━━━━━ INPUT DATA ━━━━━

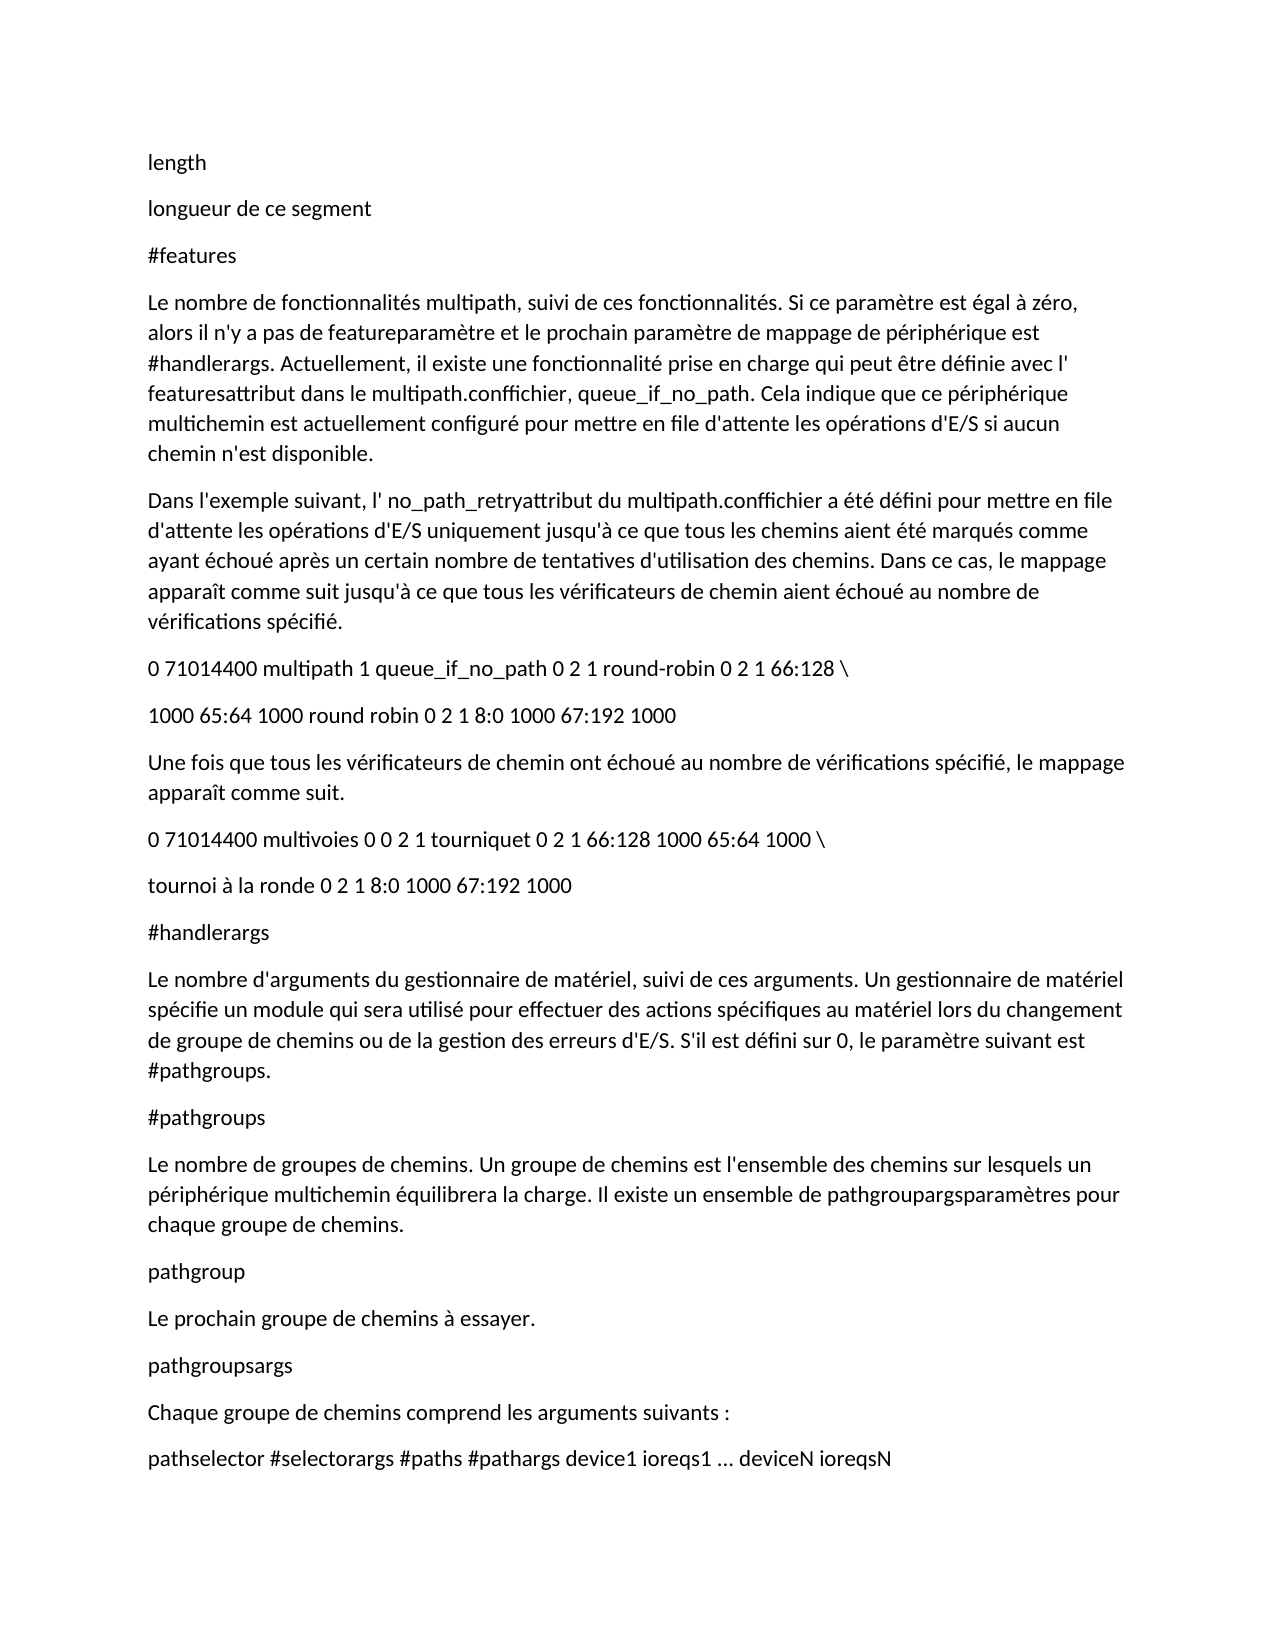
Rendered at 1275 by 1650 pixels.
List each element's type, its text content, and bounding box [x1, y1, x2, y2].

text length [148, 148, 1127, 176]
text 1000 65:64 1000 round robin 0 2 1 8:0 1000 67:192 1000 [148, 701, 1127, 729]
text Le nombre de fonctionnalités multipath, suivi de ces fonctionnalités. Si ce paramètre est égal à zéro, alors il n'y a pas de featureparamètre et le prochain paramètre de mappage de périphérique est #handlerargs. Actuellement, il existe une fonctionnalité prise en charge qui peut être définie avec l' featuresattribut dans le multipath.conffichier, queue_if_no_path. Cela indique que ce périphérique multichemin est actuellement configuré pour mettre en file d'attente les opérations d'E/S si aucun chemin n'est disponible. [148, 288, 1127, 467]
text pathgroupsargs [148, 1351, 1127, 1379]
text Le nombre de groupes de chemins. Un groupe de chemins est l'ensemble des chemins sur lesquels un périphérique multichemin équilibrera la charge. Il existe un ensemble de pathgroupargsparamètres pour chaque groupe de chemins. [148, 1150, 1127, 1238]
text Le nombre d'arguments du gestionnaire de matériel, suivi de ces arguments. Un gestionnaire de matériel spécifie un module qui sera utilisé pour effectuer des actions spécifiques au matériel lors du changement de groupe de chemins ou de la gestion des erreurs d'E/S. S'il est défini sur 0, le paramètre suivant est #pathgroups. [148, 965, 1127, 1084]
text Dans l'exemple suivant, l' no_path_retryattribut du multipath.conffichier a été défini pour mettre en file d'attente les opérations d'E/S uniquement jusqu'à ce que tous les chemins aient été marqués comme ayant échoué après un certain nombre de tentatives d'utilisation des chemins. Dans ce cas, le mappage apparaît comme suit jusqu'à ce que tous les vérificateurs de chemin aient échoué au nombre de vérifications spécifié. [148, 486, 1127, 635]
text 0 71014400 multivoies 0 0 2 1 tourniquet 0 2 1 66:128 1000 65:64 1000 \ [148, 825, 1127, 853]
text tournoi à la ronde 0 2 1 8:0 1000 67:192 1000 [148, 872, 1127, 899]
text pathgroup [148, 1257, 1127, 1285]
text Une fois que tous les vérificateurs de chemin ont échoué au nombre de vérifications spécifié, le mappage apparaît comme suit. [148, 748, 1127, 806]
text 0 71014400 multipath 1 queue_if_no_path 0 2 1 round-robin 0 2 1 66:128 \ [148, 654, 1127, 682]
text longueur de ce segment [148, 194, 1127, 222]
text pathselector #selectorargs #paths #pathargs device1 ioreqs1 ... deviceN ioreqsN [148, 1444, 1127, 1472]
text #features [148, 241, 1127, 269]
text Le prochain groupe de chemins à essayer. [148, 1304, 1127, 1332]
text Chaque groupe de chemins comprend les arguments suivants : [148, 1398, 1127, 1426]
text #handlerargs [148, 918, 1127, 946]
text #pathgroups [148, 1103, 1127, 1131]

━━━━━

TASK ITEM: Whenever a line in the material contains the word "round", copy that line.

SOLUTION:
text 1000 65:64 1000 round robin 0 2 1 8:0 1000 67:192 1000 [148, 701, 1127, 729]
text 0 71014400 multipath 1 queue_if_no_path 0 2 1 round-robin 0 2 1 66:128 \ [148, 654, 1127, 682]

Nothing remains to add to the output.